- [Exercise details]
Whenever a line of the data below holds the string "reset", copy that line.
::: Provided records
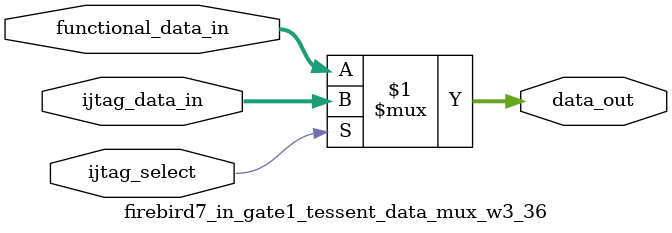
<source format=sv>

module firebird7_in_gate1_tessent_data_mux_w3_36 (
  input wire ijtag_select,
  input wire [2:0]  functional_data_in,
  input wire [2:0]  ijtag_data_in,
  output wire [2:0] data_out
);
assign data_out = (ijtag_select) ? ijtag_data_in : functional_data_in;
endmodule

</source>
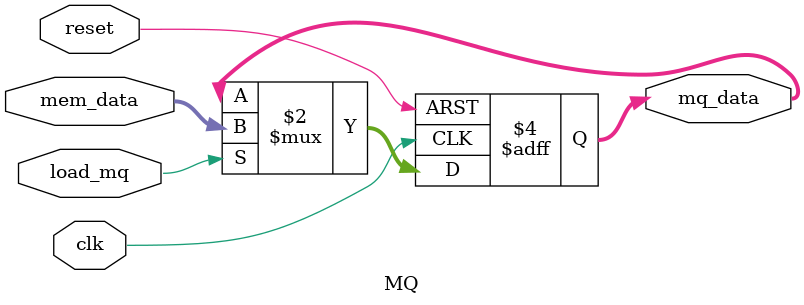
<source format=v>
module MQ (
    input clk,
    input reset,
    input load_mq,
    input [7:0] mem_data,
    output reg [7:0] mq_data
    );
        always @(posedge clk or posedge reset) begin
            if (reset)
                mq_data <= 8'd0;
            else if (load_mq)
                mq_data <= mem_data;
    end
endmodule

</source>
::::::
- [Problem solution]
    input reset,
        always @(posedge clk or posedge reset) begin
            if (reset)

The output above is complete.